Your Sign Is a Brand Promise: Customers Will Hold You to Your Sign

April 3, 2012 by  Filed under: Branding 

Operating Hours Sign Failure

I wanted to eat lunch at a Chinese restaurant that I have been to before. The restaurant serves its food buffet style. The food is good and so is the price; A perfect spot to eat a quick-lunch. When I arrived at the restaurant, I was greeted by a sign on the door that said that the operating hours of the restaurant were 11am until 11pm, Monday through Friday. The time was 11:30am, clearly within their hours of operation. I was surprised to find that when I pulled on the door, the dead-bolt was still locked. I looked in the tinted windows and thought at first that this restaurant had gone out of business. There was no activity to be seen. No people. No greeter. The lights to the restaurant were off.

Then something in motion caught my eye. It was a golden lucky cat figure that the restaurant had in the waiting area. The lucky cat was waving its paw – someone had to have turned it on. Perhaps the owners of the restaurant had forgotten to open their doors or they had lost track of time. With my face pressed against the window, I scanned the interior for additional signs of life. The buffet steam tables sat in the back of the establishment and a you could note steam coming off of the heated water. There was steam, but no food. A couple standing nearby told me that they had been waiting since 11am for the anticipated opening.

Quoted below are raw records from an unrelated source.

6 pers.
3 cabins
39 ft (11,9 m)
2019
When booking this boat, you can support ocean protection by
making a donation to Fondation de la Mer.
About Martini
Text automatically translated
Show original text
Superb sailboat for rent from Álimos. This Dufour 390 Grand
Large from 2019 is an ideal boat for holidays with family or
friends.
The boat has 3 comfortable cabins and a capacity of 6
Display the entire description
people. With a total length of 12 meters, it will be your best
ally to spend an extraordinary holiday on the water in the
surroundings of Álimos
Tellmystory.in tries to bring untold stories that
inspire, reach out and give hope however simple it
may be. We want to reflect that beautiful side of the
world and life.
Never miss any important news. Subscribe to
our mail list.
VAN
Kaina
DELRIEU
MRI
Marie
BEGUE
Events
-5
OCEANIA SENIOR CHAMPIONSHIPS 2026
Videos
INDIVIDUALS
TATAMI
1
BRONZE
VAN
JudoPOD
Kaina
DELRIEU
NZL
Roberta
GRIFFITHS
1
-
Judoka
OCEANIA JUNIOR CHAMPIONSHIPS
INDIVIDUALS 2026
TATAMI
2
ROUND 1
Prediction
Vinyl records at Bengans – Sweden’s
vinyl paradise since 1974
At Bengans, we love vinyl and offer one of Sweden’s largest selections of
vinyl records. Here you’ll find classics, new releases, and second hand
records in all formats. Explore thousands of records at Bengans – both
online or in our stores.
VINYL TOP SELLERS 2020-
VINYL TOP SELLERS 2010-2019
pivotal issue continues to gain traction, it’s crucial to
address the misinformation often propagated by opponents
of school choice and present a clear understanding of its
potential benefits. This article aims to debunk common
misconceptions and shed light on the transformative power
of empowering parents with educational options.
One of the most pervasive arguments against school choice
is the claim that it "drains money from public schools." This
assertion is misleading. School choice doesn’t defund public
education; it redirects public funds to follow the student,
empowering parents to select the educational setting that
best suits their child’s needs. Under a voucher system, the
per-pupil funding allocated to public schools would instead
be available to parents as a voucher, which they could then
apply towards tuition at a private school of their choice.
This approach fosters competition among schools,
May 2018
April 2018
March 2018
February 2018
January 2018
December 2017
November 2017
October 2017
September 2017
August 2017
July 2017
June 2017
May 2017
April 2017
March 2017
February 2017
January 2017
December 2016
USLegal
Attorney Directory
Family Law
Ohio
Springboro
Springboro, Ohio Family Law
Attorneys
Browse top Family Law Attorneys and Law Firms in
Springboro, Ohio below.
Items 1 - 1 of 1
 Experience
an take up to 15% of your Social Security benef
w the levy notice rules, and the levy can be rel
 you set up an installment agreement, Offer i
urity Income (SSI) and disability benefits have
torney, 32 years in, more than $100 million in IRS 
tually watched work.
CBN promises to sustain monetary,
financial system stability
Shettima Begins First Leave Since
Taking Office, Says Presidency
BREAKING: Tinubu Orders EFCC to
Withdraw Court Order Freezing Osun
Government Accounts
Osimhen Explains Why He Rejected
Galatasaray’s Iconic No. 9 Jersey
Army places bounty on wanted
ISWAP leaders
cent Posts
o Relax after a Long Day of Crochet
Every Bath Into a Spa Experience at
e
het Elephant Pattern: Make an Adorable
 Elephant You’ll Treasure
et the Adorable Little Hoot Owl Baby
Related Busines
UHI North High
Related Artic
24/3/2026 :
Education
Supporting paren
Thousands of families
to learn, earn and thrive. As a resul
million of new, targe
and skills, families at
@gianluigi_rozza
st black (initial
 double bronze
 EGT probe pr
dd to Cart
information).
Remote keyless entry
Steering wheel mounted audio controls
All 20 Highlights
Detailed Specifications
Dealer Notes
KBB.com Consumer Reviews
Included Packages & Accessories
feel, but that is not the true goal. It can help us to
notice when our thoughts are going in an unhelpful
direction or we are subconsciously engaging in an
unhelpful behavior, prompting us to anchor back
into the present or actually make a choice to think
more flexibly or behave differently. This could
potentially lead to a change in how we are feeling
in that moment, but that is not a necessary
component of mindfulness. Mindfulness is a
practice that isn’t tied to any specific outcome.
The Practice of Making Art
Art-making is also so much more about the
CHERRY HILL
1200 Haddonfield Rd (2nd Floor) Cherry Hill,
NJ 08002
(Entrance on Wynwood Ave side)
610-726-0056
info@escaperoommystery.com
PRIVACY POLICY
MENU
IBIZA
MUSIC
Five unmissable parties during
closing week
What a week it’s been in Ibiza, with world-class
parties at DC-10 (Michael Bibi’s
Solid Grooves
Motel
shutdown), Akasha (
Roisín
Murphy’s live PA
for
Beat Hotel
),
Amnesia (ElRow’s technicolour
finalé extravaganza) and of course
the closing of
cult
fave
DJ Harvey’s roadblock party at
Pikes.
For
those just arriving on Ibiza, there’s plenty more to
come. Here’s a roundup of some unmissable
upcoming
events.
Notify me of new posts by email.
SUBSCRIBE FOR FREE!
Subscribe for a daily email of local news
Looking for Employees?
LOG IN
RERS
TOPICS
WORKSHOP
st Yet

They had not seen anyone either. They should open soon, I thought, I sat down at an outside table under the front patio of the business. While I waited, I observed. More than a dozen potential patrons approached the restaurant in anticipation of the same quick-lunch that we were hoping to eat. Each one of them did the same thing that I did: they tried the door, pointed to the sign where the operating hours were posted, and pressed their faces to the glass to discover the cause of the incongruity between the sign and the locked door. They all saw the lucky cat just as I did. I was fascinated by the duplicate behavior and the disbelief the potential patrons had when they found the information on the door to be untrue. I decided to wait until noon to see if the place would actually get it together and open for lunch and to observe how people continued to act towards the sign on the door. Just before noon, a large family approached the door. Their behavior was identical to everyone else’s.

To my surprise, a man dressed as a cook came to the door. Instead of opening the door, he made hand signals to the family that he needed more time before they were to open. The family pointed to the sign on the door in protest. They were annoyed that he would not let them in and soon left. At noon I left as planned. As I counted the people who tried to eat at this restaurant today, my count came to 15. Each of them including myself had expected to eat at the restaurant. All of us left disappointed. Those 15 people could be the profit margin for the day for that business. How many of them will post on their Facebook page a negative comment about this experience? How many will never return?

The Importance of Signs as Brand Promises

We as consumers are exposed to hundreds of signs every day. What is amazing is that we believe what we see on a sign. We take them literally at face value. We are so used to being directed that we rarely question if the information is correct. Signs are brands. A brand is a promise of an expected product or service. We all expected that the brand of this restaurant was that they were open at 11am. They were not. They lied. Their brand lied and broke the brand promise. Now the only brand promise we have is that their brand is unpredictable. Unpredictability in the marketplace does not fetch a premium price. It gets what is leftover, because that is what it deserves. No one should have to beg a business to take their money. A business should make it easy for customers to transact with them.

If the business was having a problem that day, they needed to communicate that with their customers. A simple piece of paper that said “Sorry, we are opening at 12pm today” would have been sufficient. That would have preserved their brand with the 15 of us and kept their brand promise; even if we would have chosen to go elsewhere for lunch. A sign is a brand promise. Customers will hold you to your sign. It is your unwritten contract with them. Don’t break promises to your customers. This restaurant will need more than a lucky cat to help them survive if this is the way they keep their brand promise.